▶ [SUPPLIED PASSAGE]:
[Start of section]
Speaking from the stage, Film Society program director Richard Peña described the original score adopted in the 1960’s: a mix of tangos and Wagner. If it hadn’t meant yet another screening, it might have been a good reference point to hear this, especially given Joshua Cody’s elegant allusions to it. Deeply immersed in tangos, Cody’s score was notable for its gratefully written accordion part, here played by the gifted William Schimmel, and castanets employed by several non-percussion players (from my vantage point). If the composer’s acknowledged use of Wagner was heavily disguised, I seem to be one of the few who immediately recognized Cody’s quote from Bernard Herrmann’s Vertigo.
Kirk Noreen’s Totally Bourgeois offered an equally sensitive, formal approach to the project, with his gestures responding keenly to the action onscreen. But in keeping with the surrealist mantra, Noreen found room to accommodate a bit of the hymn, "Praise God From Whom All Blessings Flow" (naturally, since its music is by Louis Bourgeois) and in a more secular vein, "Take Me Out to the Ball Game." He also seemed to mine more of the film’s humor, and as with the other three scores, I left wanting to hear the music again.
Rihm’s Bild was the only one not directly composed for the occasion, although according to program notes by Giorgio Biancorosso of Columbia University, in writing the piece Rihm was imagining Un Chien Andalou "without quite knowing it." His was also the only concept to seriously tamper with the physical construct of the screening process itself, since apparently the performance instructions indicate that the sounds and the images should deliberately not coincide. Rihm’s stark palette began two or three minutes into the film, well after the notorious eyeball-cutting scene, and then dropped out completely for long stretches, only to rev up again when the percussion section delivered some ear-splitting decibels from metallic plates. Eventually the music continued well after the closing credits, the musicians tapering off for a few minutes in front of a flickering white screen.
[End of section]
▶ [CHECK YOUR UNDERSTANDING]:
a. Can you copy, word for word, everything in the review of the Un Chien Andalou scores from "Speaking from the" down to "Bernard Herrmann’s Vertigo."?
b. Could you continue the review of the Un Chien Andalou scores, picking up right after its last sentence?

▶ [INFORMATION SHOWN]:
[Start of section]
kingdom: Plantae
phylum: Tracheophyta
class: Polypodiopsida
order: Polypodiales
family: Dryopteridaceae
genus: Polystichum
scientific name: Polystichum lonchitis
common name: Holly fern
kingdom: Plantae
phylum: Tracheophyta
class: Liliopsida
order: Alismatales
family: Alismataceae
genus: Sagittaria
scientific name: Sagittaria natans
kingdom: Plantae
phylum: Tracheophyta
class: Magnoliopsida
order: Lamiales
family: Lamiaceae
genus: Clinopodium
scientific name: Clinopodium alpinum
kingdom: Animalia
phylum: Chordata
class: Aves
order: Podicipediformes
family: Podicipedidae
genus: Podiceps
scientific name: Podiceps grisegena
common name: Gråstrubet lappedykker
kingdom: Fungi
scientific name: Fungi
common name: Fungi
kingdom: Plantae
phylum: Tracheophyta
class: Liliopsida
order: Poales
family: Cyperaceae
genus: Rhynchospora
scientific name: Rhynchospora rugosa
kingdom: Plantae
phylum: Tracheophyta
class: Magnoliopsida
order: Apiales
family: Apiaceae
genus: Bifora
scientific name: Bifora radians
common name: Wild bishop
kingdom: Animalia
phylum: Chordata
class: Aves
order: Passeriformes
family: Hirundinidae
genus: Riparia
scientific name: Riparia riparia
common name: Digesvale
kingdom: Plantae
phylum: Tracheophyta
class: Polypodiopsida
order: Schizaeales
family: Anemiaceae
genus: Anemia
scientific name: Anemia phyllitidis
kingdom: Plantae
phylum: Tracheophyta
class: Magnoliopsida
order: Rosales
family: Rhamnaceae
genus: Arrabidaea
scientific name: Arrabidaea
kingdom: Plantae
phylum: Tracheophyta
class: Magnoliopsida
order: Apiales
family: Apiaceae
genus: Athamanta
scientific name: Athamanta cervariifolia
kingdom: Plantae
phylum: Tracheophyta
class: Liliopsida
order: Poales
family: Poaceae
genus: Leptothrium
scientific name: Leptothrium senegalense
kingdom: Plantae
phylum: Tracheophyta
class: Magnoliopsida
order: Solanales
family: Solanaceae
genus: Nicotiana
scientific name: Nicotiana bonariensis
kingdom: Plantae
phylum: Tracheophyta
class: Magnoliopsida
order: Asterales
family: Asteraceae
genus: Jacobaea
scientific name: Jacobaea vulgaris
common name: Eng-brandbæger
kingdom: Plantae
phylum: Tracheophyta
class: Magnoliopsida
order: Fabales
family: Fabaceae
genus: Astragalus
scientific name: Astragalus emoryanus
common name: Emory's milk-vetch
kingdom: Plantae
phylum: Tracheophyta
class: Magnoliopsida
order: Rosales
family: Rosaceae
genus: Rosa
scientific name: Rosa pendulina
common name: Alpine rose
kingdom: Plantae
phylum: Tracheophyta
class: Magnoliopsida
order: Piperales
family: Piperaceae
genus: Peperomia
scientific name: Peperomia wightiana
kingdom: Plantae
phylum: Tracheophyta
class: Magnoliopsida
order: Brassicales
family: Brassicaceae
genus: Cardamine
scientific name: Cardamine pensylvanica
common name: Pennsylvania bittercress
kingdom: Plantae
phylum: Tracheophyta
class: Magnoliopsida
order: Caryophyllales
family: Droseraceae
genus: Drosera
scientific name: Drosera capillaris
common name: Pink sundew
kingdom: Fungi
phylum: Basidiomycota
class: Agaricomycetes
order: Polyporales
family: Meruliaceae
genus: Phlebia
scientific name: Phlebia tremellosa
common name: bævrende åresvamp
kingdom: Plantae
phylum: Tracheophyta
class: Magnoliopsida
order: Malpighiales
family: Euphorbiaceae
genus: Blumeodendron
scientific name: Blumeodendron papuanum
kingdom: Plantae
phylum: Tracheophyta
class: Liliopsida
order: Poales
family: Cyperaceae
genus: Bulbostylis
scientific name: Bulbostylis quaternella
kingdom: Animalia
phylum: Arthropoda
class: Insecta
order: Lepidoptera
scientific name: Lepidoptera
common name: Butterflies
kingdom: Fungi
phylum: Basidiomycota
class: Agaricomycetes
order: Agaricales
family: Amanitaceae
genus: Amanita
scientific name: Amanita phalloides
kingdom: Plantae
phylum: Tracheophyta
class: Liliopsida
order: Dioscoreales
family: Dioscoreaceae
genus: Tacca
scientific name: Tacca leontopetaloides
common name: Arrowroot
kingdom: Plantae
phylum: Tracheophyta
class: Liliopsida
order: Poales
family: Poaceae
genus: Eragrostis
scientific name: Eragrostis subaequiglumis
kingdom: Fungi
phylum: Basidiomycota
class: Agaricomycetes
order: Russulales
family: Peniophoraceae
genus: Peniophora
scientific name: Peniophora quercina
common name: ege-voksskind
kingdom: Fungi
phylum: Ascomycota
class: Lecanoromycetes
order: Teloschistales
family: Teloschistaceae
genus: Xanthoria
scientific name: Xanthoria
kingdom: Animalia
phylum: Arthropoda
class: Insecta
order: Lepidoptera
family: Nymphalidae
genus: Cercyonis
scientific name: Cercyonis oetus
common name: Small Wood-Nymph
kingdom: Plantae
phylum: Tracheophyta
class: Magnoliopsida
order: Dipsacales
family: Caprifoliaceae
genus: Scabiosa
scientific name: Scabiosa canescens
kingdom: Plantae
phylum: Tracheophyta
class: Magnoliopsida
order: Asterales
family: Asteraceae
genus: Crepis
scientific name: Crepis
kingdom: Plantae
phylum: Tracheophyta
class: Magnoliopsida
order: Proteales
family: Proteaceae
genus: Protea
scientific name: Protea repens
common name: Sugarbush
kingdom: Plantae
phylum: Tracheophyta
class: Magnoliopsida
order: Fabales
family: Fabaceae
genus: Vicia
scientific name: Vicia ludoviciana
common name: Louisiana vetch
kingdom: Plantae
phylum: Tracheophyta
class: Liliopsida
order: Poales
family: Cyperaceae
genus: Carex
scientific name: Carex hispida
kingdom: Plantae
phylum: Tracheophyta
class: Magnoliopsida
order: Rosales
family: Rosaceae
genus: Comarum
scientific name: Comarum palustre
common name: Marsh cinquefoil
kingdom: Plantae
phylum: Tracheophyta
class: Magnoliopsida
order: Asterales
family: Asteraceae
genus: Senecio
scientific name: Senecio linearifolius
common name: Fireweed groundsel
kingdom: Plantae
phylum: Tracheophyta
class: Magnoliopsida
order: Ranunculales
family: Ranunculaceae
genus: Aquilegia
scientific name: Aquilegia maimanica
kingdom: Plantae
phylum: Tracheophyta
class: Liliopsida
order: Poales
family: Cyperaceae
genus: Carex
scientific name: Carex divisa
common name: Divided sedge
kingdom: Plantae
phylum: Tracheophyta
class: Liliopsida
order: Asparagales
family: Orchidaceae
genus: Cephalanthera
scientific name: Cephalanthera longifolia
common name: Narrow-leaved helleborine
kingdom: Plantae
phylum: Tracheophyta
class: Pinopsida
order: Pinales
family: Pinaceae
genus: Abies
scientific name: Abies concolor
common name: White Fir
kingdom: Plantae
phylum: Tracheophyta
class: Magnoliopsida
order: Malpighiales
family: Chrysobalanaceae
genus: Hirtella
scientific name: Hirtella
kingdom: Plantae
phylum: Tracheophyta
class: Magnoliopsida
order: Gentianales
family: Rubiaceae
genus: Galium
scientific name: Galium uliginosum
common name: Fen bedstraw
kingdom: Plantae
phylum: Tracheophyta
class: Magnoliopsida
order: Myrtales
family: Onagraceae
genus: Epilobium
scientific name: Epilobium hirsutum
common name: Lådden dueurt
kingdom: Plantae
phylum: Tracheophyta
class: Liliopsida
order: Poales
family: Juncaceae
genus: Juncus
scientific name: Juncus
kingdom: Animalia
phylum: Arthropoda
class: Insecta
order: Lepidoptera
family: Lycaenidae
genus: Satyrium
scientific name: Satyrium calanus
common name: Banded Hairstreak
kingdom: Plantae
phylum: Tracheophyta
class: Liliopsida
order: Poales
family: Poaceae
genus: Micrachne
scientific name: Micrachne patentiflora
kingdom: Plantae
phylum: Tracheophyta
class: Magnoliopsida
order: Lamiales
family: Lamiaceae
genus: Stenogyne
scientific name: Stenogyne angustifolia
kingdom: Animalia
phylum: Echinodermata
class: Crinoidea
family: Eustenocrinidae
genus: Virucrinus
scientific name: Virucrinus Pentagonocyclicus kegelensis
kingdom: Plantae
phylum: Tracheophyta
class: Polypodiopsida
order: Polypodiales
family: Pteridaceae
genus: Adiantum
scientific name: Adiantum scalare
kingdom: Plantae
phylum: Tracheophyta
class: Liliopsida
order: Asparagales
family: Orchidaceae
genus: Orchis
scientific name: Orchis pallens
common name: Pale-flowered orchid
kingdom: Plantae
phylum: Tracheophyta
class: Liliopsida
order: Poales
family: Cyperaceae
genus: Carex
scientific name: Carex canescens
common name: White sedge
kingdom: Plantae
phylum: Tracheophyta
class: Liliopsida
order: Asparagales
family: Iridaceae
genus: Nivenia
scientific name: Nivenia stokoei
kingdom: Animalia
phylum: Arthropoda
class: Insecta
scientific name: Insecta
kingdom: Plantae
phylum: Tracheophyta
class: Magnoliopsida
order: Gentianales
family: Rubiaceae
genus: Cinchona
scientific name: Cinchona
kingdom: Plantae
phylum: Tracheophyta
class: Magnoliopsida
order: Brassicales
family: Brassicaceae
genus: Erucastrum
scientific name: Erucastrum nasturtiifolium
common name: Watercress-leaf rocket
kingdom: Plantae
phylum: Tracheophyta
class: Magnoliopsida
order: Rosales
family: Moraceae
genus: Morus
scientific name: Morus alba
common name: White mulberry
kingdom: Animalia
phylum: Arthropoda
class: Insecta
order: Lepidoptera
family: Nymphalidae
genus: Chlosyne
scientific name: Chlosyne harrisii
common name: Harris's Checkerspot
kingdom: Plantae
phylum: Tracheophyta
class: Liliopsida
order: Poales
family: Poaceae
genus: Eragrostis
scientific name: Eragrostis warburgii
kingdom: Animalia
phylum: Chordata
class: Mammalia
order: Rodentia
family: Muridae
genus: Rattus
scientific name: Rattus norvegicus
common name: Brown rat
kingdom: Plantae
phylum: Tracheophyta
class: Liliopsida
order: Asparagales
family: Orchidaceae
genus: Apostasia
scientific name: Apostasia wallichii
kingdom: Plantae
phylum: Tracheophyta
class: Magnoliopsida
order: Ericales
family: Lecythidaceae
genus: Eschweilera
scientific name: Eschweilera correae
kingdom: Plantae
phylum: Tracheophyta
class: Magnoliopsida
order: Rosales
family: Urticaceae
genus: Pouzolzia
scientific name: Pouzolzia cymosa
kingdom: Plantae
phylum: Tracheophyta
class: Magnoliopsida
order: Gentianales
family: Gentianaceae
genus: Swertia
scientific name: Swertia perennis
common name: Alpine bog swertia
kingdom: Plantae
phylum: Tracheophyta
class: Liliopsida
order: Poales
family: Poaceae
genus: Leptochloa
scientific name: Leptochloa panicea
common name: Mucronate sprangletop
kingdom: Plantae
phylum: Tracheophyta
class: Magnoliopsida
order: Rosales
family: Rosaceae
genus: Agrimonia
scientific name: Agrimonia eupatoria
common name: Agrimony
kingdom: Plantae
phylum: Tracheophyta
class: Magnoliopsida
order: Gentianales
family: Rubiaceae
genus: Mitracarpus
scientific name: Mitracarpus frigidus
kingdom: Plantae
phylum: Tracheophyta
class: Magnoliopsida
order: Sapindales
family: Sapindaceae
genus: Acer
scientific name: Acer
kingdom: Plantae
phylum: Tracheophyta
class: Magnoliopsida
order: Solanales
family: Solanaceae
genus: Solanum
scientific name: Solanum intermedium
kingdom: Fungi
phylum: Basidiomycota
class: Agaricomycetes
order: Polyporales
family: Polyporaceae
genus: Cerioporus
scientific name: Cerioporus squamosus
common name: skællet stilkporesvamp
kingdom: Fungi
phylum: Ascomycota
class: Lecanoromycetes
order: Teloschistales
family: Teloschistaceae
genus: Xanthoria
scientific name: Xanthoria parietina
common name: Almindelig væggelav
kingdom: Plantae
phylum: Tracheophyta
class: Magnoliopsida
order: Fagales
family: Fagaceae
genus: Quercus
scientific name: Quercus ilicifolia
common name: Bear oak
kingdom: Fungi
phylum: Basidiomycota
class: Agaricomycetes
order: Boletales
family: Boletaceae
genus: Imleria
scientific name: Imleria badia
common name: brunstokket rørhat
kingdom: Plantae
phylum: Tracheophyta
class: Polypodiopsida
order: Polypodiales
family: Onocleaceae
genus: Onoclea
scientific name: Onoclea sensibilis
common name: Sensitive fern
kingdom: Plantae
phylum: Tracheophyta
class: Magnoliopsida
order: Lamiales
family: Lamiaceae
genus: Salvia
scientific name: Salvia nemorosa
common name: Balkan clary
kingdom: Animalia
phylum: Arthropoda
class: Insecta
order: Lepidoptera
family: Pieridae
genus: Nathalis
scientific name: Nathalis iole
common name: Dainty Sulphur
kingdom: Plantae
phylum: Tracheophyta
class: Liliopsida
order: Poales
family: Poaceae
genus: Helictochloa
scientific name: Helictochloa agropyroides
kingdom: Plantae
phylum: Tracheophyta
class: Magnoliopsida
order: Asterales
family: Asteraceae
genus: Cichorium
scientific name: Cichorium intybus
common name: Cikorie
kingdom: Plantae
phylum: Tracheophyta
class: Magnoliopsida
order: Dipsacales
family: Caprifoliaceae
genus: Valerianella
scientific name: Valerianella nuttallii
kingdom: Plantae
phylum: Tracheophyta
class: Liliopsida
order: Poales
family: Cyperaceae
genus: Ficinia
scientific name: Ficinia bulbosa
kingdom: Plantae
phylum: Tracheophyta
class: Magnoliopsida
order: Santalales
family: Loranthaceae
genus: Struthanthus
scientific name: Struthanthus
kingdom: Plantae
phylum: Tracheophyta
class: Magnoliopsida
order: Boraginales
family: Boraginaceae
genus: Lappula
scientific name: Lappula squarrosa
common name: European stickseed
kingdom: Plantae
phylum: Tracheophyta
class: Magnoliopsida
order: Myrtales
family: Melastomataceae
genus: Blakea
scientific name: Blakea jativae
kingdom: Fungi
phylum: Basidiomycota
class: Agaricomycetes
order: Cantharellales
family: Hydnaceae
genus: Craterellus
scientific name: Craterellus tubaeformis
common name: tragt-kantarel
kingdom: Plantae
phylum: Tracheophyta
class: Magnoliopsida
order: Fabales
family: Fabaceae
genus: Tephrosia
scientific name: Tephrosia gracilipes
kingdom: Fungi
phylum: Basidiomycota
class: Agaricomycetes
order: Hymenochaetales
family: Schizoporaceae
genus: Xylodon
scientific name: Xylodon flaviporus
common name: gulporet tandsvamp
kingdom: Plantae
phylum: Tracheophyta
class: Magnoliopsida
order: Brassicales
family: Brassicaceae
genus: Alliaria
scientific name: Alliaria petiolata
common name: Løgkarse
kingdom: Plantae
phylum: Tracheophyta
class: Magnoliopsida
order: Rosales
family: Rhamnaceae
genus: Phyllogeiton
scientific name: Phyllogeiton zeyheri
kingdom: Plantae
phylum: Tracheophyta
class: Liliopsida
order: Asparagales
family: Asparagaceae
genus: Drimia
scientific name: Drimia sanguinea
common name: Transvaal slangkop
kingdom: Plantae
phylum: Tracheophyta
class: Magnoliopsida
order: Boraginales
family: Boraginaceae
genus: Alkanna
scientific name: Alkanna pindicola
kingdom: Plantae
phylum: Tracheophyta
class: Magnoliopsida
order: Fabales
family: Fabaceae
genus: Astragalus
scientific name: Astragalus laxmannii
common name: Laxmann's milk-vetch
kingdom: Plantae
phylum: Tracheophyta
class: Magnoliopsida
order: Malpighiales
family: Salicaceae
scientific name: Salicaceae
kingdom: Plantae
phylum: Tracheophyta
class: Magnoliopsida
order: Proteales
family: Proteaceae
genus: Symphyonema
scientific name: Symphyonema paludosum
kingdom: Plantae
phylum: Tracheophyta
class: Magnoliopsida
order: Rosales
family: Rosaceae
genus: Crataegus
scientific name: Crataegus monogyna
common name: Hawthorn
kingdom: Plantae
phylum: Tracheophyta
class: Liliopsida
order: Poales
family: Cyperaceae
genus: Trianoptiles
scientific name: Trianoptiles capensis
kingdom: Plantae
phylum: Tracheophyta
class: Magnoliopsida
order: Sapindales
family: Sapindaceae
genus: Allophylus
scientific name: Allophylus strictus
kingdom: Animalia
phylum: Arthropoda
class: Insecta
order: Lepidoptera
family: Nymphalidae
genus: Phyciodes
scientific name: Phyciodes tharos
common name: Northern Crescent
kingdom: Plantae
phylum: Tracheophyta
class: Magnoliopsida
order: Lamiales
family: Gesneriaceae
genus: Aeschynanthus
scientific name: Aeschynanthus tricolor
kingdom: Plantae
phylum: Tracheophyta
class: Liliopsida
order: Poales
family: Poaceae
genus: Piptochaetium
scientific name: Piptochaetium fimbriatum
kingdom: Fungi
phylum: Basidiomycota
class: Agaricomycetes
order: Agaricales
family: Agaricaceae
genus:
[End of section]
▶ [ANSWERS BY TASK]:
a.
Speaking from the stage, Film Society program director Richard Peña described the original score adopted in the 1960’s: a mix of tangos and Wagner. If it hadn’t meant yet another screening, it might have been a good reference point to hear this, especially given Joshua Cody’s elegant allusions to it. Deeply immersed in tangos, Cody’s score was notable for its gratefully written accordion part, here played by the gifted William Schimmel, and castanets employed by several non-percussion players (from my vantage point). If the composer’s acknowledged use of Wagner was heavily disguised, I seem to be one of the few who immediately recognized Cody’s quote from Bernard Herrmann’s Vertigo.

b.
I liked Elliott Sharp’s completely different approach a lot, and it was well-positioned at the end of the evening. His was the only one with electronics, including a blazingly intense part for himself on electric guitar. Using sweeping waves of sound, Sharp evoked a dreamlike, hypnotic state with the ensemble melded in a throbbing hum that seemed to stretch far back into my head. He also, perhaps inadvertently, solved a minor acoustical hurdle, since the Walter Reade Theatre is on the dry side to better accommodate film soundtracks. Sharp’s long, droning tones created an illusion that the space is more resonant than it actually is.
Coordinating a live performance with a film offers unique exasperations, but you wouldn’t know it from conductor Rand Steiger’s fluid, yet bracing direction that brought out clean performances from Sospeso’s excellent musicians. If the four screenings may have felt like study to some, Steiger’s understatement encouraged us to stay focused onscreen. And as for the musicians themselves, their total commitment made me suspect that if the visual element had been eliminated entirely, the evening still would have been successful.
Tetsu Ohara’s tongue-in-cheek stage décor included four milk-glass spheres resting on legs among the musicians, and as each work began, a different one was illuminated. My favorite was for Cody’s piece, with the globe intersected by a pink fluorescent tube, evoking the eyeball slashing. Musical content of the evening aside, Buñuel and Dalí might have found the benign strangeness of these sculptures a bit endearing, all on their own.
Bruce Hodges
POSTSCRIPT: Now and then I wonder why screenplays are only used once. In addition to his remake of The Manchurian Candidate, why shouldn’t Jonathan Demme give us his version of say, Annie Hall, using exactly the same script, but a different cast, photographer and musical score?